本とぽんず

ビジネス書籍の書評などをあれこれ綴るブログ

書評『運をつかむ技術』

 

エイチ・アイ・エス創業者の澤田さんの本です。

開業以来18年間赤字だったハウステンボスを1年で黒字化させた話が書かれています。

かなり面白いです。

 

そして、澤田さんのエイチ・アイ・エス創業の話も書かれていて、これまた面白いです。

 

澤田さんは、高校時代にアルバイトでお金を貯めて、ドイツに留学します。当時はまだ、海外旅行など一般的でなかった時代に、単身シベリア鉄道でヨーロッパに渡り、留学するのですから、かなりの行動派だった事がわかります。

 

ドイツ留学時代には、ドイツに出張してくる日本人の通訳のアルバイトをして稼いだそうです。そこでリクエストの多かったのが、観光したいからガイドをしてくれというもの。当時は、まだ海外のガイドブックといったものもなく、どこを観光すれば良いかもわからない時代だったそうです。

 

そこで、澤田さんはいろんなお店を調べて、ツアーを作り、ホテルのマネージャーなどに声をかけ、日本人が来たら紹介料を払いお客さんを紹介してもらった。現地の店にも喜ばれ、海外出張で来る日本人客にも喜ばれる。すべての人がハッピーになる。この三方よしといいますか、近江商人のような考え方が経営の原点になったといいます。

 

旅行好きだった澤田さんは、留学時代には多くの国を周り、多様な価値観に触れます。東南アジアでは、熱病で死にかけたこともあるそうです。人はいつ死ぬかわからないという気づきを得て、人生はチャレンジする事に価値があるという人生観が作られたそうです。

 

帰国後、澤田さんは、新宿にオフィスを借りて、毛皮の輸入商社を設立します。当時、毛皮は日本と欧州では大きな価格差があったようで、十分に利益がでるビジネスと睨んだのでした。それが、結局ワシントン条約の締結により、規制されることになる。

 

こうして、仕事ができなくなった澤田さんは、海外で売られている格安航空券を取扱い始めた。それがエイチ・アイ・エスとなった訳です。

 

 

さて、本書の主題はハウステンボスの再生にあります。

その部分についても紹介しておきたいと思います。

 

なぜ18年連続のハウステンボスを1年で黒字化できたのか?

その理由には、以下の点を挙げています。

 

・従来の「オランダの街並みを忠実に再現し、オランダに行かずとも雰囲気が味わえる」というコンセプトを超える価値を創り出す事を考え、顧客に喜んでもらえるイベントやアトラクションを次々に投入したこと。

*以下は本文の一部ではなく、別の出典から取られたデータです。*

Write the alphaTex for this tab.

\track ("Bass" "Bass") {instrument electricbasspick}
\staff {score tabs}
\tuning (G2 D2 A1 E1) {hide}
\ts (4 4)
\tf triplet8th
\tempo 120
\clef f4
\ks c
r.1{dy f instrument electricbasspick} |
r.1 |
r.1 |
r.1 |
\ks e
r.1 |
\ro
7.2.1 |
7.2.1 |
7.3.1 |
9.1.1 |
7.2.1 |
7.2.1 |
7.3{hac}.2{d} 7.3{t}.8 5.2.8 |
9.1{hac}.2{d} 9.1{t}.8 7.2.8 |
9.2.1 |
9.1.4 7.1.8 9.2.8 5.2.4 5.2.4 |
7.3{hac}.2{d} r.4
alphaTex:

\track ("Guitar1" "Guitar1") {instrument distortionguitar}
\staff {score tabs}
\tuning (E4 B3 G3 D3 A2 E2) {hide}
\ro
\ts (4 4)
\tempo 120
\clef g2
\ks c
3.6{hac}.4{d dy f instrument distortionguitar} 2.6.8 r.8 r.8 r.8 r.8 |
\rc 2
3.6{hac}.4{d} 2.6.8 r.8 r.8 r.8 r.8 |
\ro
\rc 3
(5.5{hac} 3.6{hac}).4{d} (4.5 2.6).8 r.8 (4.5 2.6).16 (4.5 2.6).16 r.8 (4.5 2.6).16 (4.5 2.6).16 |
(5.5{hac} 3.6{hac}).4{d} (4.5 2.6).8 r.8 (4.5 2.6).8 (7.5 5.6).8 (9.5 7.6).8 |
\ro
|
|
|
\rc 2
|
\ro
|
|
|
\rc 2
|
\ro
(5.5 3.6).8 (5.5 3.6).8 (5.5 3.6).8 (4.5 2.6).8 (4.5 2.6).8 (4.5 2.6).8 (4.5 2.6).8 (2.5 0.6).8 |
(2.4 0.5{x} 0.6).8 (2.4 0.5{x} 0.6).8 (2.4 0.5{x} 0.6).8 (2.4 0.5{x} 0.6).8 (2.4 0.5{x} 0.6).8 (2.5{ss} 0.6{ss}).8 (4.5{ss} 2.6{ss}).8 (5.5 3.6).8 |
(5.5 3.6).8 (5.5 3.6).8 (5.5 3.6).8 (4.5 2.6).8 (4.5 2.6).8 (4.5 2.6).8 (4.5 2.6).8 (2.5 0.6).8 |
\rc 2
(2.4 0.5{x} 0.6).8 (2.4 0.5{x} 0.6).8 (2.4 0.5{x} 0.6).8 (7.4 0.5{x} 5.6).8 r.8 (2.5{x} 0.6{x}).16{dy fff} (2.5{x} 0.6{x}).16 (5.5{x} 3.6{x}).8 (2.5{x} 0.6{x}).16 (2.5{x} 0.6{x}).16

開業当初は、なかなか行けなかったオランダも、今は格安で行く事ができる。だからこそ、他の魅力をうったえる必要があったと。

 

・経費の徹底的な見直し、従業員の意識改革を行った。18年間負け続けだった従業員のモチベーションは下がり切っていた。そこで、①嘘でもいいから明るく元気に、②掃除をしよう、③増収経費削減で黒字化したらボーナスを出す、この3つのシンプルなメッセージを繰り返し伝えた。

 

・面積の1/3を無料エリアとして開放し、新しい試みや、ベンチャー企業の誘致を行い、活性化。無料エリア化による維持コストを削減し、有料エリアにリソースを集中させた。

 

さらっと書かれていますが、いずれも簡単な事ではないと思います。本書でも書かれているように、ハウステンボスは、東京ディズニーリゾートの商圏の1/20、福岡からでも特急で2時間かかる立地にある。さらに施設が老朽化しているにもかかわらず、リニューアルの資金はなかったのです。

 

これは単純に澤田さんの力量だけによる成功なのかはわかりません。しかし、これまで様々なプロたちが立て直しに奔走してきたのに、なし得なかったことを澤田さんはやり遂げた。やはり、起業家として、経営者としての格が違ったという事でしょうか。